• PROBLEM DETAILS:
Pull out every line below that contains the string "koreatimes", matching case exactly.

• Records from a collection:
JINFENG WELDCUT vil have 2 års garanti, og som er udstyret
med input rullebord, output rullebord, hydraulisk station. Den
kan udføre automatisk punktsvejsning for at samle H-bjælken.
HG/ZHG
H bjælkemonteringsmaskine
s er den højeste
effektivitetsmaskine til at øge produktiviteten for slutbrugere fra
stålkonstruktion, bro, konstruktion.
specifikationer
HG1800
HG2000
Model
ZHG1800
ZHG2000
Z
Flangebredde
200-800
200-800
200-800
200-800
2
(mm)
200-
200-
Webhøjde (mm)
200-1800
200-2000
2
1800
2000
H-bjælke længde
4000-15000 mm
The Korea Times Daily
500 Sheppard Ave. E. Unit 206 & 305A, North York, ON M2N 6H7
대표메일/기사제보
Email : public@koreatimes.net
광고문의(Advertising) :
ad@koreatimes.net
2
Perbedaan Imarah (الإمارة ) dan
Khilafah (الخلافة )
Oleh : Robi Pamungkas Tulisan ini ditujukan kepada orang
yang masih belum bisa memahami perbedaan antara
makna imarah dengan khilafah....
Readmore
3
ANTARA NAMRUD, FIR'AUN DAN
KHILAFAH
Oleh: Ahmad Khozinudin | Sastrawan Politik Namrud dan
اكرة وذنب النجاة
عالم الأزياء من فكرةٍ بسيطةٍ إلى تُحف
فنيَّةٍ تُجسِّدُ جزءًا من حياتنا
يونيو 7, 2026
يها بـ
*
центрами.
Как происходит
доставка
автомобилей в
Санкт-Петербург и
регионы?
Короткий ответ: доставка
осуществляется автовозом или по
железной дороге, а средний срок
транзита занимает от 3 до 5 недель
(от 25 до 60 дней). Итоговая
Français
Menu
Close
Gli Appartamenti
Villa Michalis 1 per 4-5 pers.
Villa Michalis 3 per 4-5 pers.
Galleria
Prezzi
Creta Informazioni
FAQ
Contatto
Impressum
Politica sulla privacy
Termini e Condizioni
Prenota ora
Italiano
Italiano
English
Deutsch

• PROBLEM SOLUTION:
Email : public@koreatimes.net
ad@koreatimes.net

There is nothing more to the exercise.